_WHAT YOU HAVE TO DO_:
An exact copy of every record below is needed, with all pictures removed.

_SUPPLIED ENTRIES_:
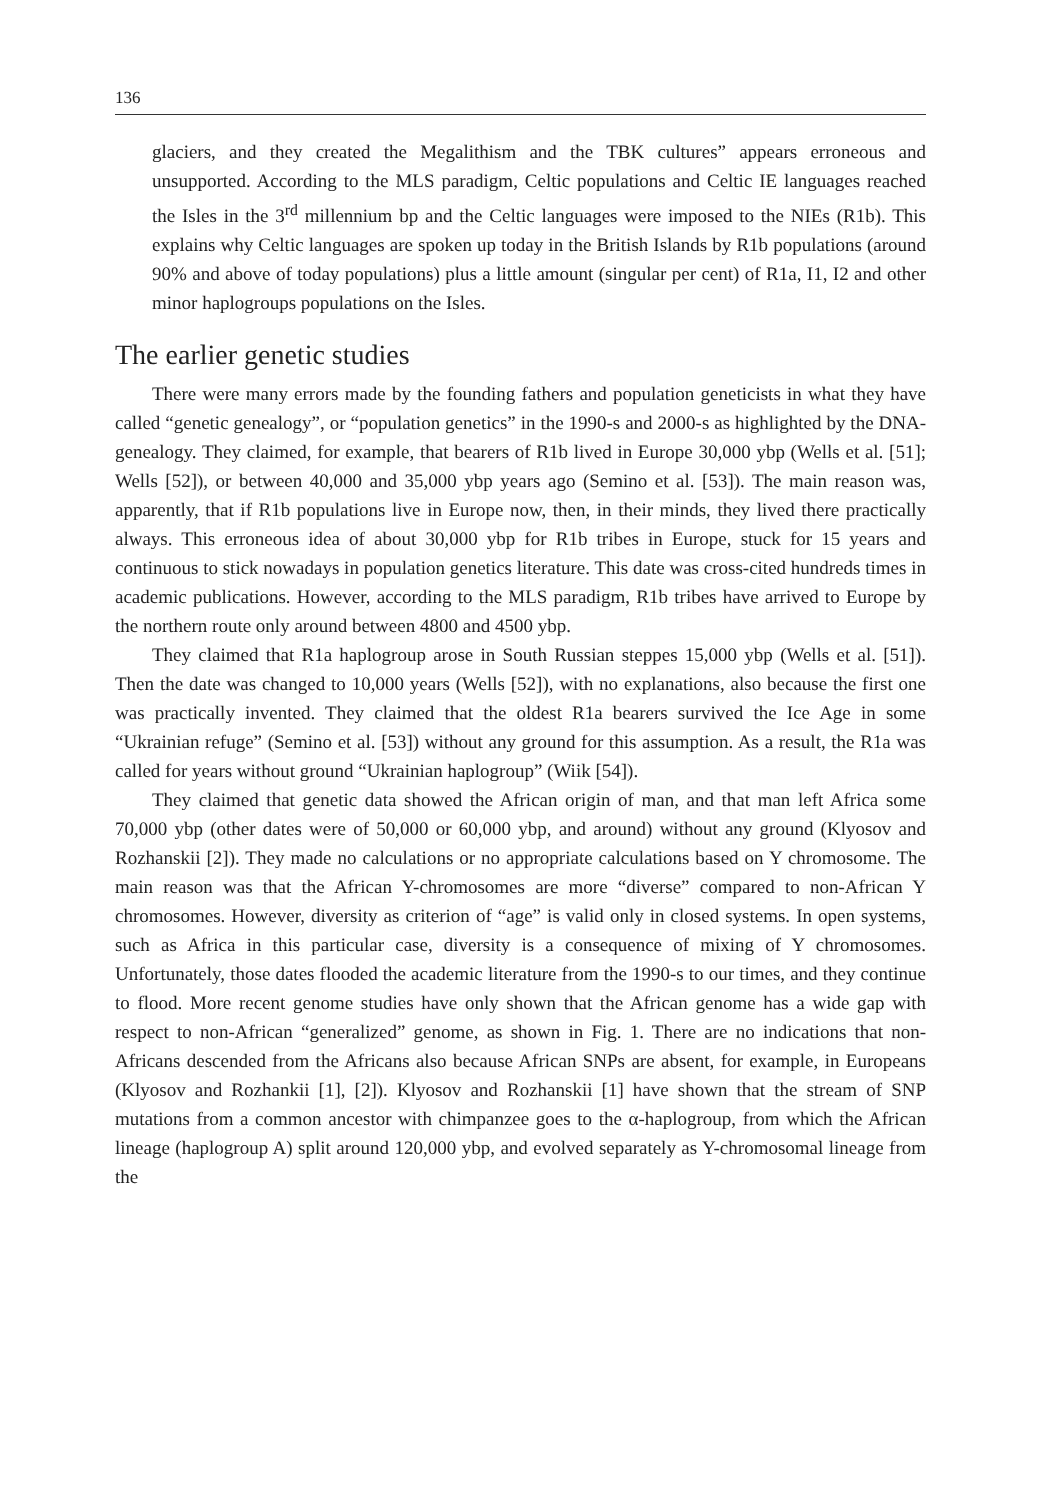136
glaciers, and they created the Megalithism and the TBK cultures” appears erroneous and unsupported. According to the MLS paradigm, Celtic populations and Celtic IE languages reached the Isles in the 3<sup>rd</sup> millennium bp and the Celtic languages were imposed to the NIEs (R1b). This explains why Celtic languages are spoken up today in the British Islands by R1b populations (around 90% and above of today populations) plus a little amount (singular per cent) of R1a, I1, I2 and other minor haplogroups populations on the Isles.
The earlier genetic studies
There were many errors made by the founding fathers and population geneticists in what they have called “genetic genealogy”, or “population genetics” in the 1990-s and 2000-s as highlighted by the DNA-genealogy. They claimed, for example, that bearers of R1b lived in Europe 30,000 ybp (Wells et al. [51]; Wells [52]), or between 40,000 and 35,000 ybp years ago (Semino et al. [53]). The main reason was, apparently, that if R1b populations live in Europe now, then, in their minds, they lived there practically always. This erroneous idea of about 30,000 ybp for R1b tribes in Europe, stuck for 15 years and continuous to stick nowadays in population genetics literature. This date was cross-cited hundreds times in academic publications. However, according to the MLS paradigm, R1b tribes have arrived to Europe by the northern route only around between 4800 and 4500 ybp.
They claimed that R1a haplogroup arose in South Russian steppes 15,000 ybp (Wells et al. [51]). Then the date was changed to 10,000 years (Wells [52]), with no explanations, also because the first one was practically invented. They claimed that the oldest R1a bearers survived the Ice Age in some “Ukrainian refuge” (Semino et al. [53]) without any ground for this assumption. As a result, the R1a was called for years without ground “Ukrainian haplogroup” (Wiik [54]).
They claimed that genetic data showed the African origin of man, and that man left Africa some 70,000 ybp (other dates were of 50,000 or 60,000 ybp, and around) without any ground (Klyosov and Rozhanskii [2]). They made no calculations or no appropriate calculations based on Y chromosome. The main reason was that the African Y-chromosomes are more “diverse” compared to non-African Y chromosomes. However, diversity as criterion of “age” is valid only in closed systems. In open systems, such as Africa in this particular case, diversity is a consequence of mixing of Y chromosomes. Unfortunately, those dates flooded the academic literature from the 1990-s to our times, and they continue to flood. More recent genome studies have only shown that the African genome has a wide gap with respect to non-African “generalized” genome, as shown in Fig. 1. There are no indications that non-Africans descended from the Africans also because African SNPs are absent, for example, in Europeans (Klyosov and Rozhankii [1], [2]). Klyosov and Rozhanskii [1] have shown that the stream of SNP mutations from a common ancestor with chimpanzee goes to the α-haplogroup, from which the African lineage (haplogroup A) split around 120,000 ybp, and evolved separately as Y-chromosomal lineage from the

_PROBLEM SOLUTION_:
136
glaciers, and they created the Megalithism and the TBK cultures” appears erroneous and unsupported. According to the MLS paradigm, Celtic populations and Celtic IE languages reached the Isles in the 3<sup>rd</sup> millennium bp and the Celtic languages were imposed to the NIEs (R1b). This explains why Celtic languages are spoken up today in the British Islands by R1b populations (around 90% and above of today populations) plus a little amount (singular per cent) of R1a, I1, I2 and other minor haplogroups populations on the Isles.
The earlier genetic studies
There were many errors made by the founding fathers and population geneticists in what they have called “genetic genealogy”, or “population genetics” in the 1990-s and 2000-s as highlighted by the DNA-genealogy. They claimed, for example, that bearers of R1b lived in Europe 30,000 ybp (Wells et al. [51]; Wells [52]), or between 40,000 and 35,000 ybp years ago (Semino et al. [53]). The main reason was, apparently, that if R1b populations live in Europe now, then, in their minds, they lived there practically always. This erroneous idea of about 30,000 ybp for R1b tribes in Europe, stuck for 15 years and continuous to stick nowadays in population genetics literature. This date was cross-cited hundreds times in academic publications. However, according to the MLS paradigm, R1b tribes have arrived to Europe by the northern route only around between 4800 and 4500 ybp.
They claimed that R1a haplogroup arose in South Russian steppes 15,000 ybp (Wells et al. [51]). Then the date was changed to 10,000 years (Wells [52]), with no explanations, also because the first one was practically invented. They claimed that the oldest R1a bearers survived the Ice Age in some “Ukrainian refuge” (Semino et al. [53]) without any ground for this assumption. As a result, the R1a was called for years without ground “Ukrainian haplogroup” (Wiik [54]).
They claimed that genetic data showed the African origin of man, and that man left Africa some 70,000 ybp (other dates were of 50,000 or 60,000 ybp, and around) without any ground (Klyosov and Rozhanskii [2]). They made no calculations or no appropriate calculations based on Y chromosome. The main reason was that the African Y-chromosomes are more “diverse” compared to non-African Y chromosomes. However, diversity as criterion of “age” is valid only in closed systems. In open systems, such as Africa in this particular case, diversity is a consequence of mixing of Y chromosomes. Unfortunately, those dates flooded the academic literature from the 1990-s to our times, and they continue to flood. More recent genome studies have only shown that the African genome has a wide gap with respect to non-African “generalized” genome, as shown in Fig. 1. There are no indications that non-Africans descended from the Africans also because African SNPs are absent, for example, in Europeans (Klyosov and Rozhankii [1], [2]). Klyosov and Rozhanskii [1] have shown that the stream of SNP mutations from a common ancestor with chimpanzee goes to the α-haplogroup, from which the African lineage (haplogroup A) split around 120,000 ybp, and evolved separately as Y-chromosomal lineage from the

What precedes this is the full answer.